Billet autographe signé d'Antoine Blondin envoyé depuis Laval à Roger Nimier, surnommé "Ma Gégette", à son bureau de la N.R.F. , enveloppe jointe.
Dans ce billet rédigé sur un morceau de page quadrillée de cahier d'écolier, toute la verve et l'humour d'Antoine Blondin mettent parfaitement en exergue ses deux marottes : l'alcool et les femmes.
"Ma Gégette,
je passe du Chateau-Larteau de chez Kreesmann au Kreesmann Royal sans autre succès qu'un léger penchant à me rendre plus que de raison sur la grand'place où je sirote des pernods coloniaux en regardant passer des effrontées de l'Imprimerie Floch aux caractères un peu gras.

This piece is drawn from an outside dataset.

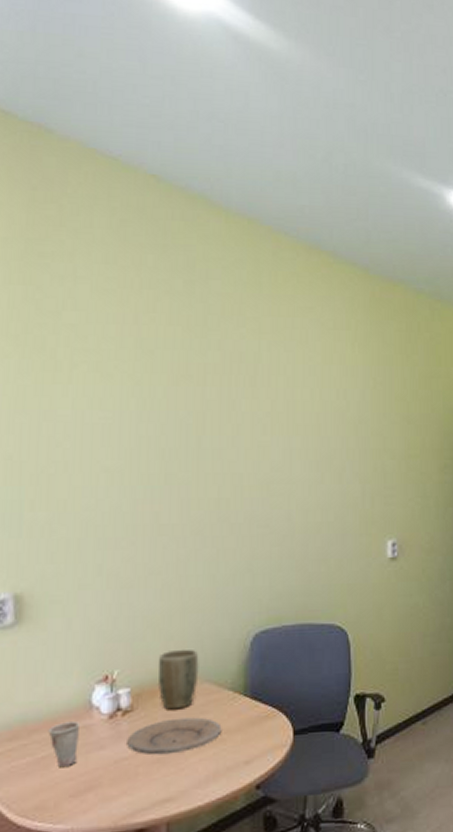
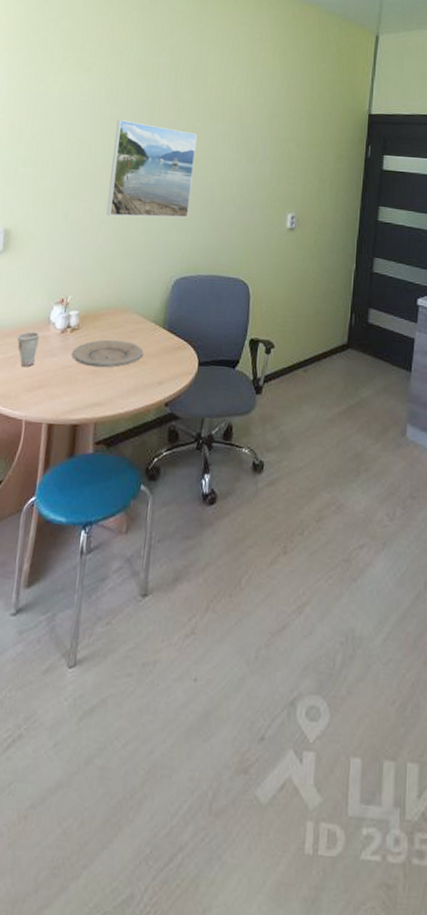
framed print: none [154,440,265,564] -> present [106,120,198,218]
plant pot: present [157,648,199,710] -> none [99,284,132,333]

Les garnisons littéraires sont moroses.
A toi
Antoine."
Ce billet est accompagné d'un très court autre, toujours sur papier quadrillé de cahier d'écolier, sur lequel sont tracés ces mots : "Nous avons aussi nos friponnes, voir pièce jointe."
La pièce jointe mentionnée correspond à un polisson billet manuscrit, rédigé dans une orthographe phonétique et plus que fantaisiste, par une des friponnes évoquées ci-dessus, proposant un rendez-vous galant à Antoine Blondin, certainement par une femme de chambre de l'hôtel dans lequel il réside. En voici le texte avec toutes les fautes retranscrites :
"Si le monsieur du 8 voeux que je lui broute sa kékète de voillou, île faux draps kil attende que jet fini les chembres. Après je sortiraie avec Mamen et masseur."
Mais ne serait-ce pas Antoine Blondin lui-même, fortement entrainé par sa propension à l'éthylisme, qui fut le véritable auteur de ce billet farceur aussi salace qu'enfantin?
Humoristique témoignage de la complicité et de la fraternelle amitié qui unissait ces deux noceurs, chefs de file, "malgré eux" des "Hussards".
A propos de la très grande amitié qu'il témoignait à Roger Nimier et du mythe des Hussards, Antoine Blondin déclara à Emmanuel Legeard qui l'interrogeait : « Ce sont les "hussards" qui sont une invention. Une invention "sartrienne". En réalité, l'histoire, c'est mon ami Frémanger, qui s'était lancé dans l'édition, qui avait un seul auteur, c'était Jacques Laurent, et un seul employé, c'était moi. Laurent écrivait, et moi je ficelais les paquets de livres. Donc on se connaissait, on était amis, et d'autre part... d'autre part, Roger Nimier était mon meilleur ami. Nimier, je le voyais tous les jours. Je l'ai vu tous les jours pendant treize ans. Mais Laurent et Nimier ne se fréquentaient pas du tout. Ils avaient des conceptions très différentes. On n'a été réunis qu'une seule fois. On s'est retrouvés rue Marbeuf, au Quirinal, pour déjeuner. On a discuté de vins italiens et de la cuisson des nouilles. Pendant deux heures."